◆ What to work on: In the rows below, reproduce word for word everything from the line containing "dificuldade." down to the line containing "Compartilhe esse conteúdo", with both of those lines included.

◆ Information given:
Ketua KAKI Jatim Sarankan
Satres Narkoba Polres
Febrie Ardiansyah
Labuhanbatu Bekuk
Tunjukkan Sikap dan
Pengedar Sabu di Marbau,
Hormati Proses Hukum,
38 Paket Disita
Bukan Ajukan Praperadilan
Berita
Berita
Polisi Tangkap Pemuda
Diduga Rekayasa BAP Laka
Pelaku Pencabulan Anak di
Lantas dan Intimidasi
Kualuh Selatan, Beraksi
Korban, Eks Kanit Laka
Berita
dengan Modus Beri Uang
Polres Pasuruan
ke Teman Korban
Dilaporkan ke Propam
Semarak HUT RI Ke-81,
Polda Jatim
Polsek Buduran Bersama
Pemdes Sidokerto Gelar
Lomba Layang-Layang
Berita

--

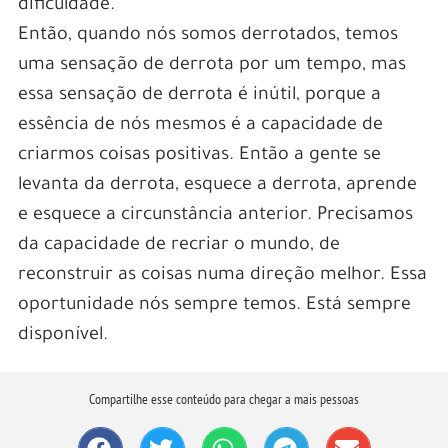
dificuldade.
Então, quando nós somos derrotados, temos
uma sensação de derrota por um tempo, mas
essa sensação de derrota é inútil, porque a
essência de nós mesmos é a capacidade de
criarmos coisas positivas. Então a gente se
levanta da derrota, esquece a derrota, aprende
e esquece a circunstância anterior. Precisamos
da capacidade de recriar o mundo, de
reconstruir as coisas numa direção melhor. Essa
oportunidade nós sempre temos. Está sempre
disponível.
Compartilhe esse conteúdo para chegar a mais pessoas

==

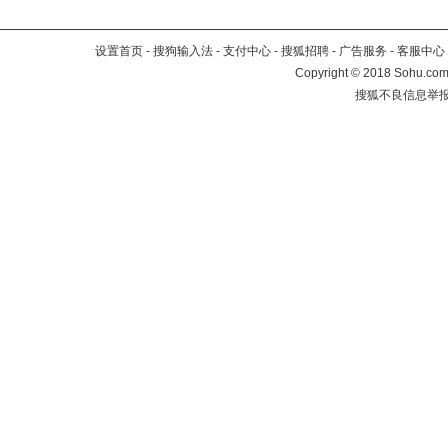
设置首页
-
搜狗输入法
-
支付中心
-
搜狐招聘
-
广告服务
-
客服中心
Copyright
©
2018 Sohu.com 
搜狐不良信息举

◆ Task response:
dificuldade.
Então, quando nós somos derrotados, temos
uma sensação de derrota por um tempo, mas
essa sensação de derrota é inútil, porque a
essência de nós mesmos é a capacidade de
criarmos coisas positivas. Então a gente se
levanta da derrota, esquece a derrota, aprende
e esquece a circunstância anterior. Precisamos
da capacidade de recriar o mundo, de
reconstruir as coisas numa direção melhor. Essa
oportunidade nós sempre temos. Está sempre
disponível.
Compartilhe esse conteúdo para chegar a mais pessoas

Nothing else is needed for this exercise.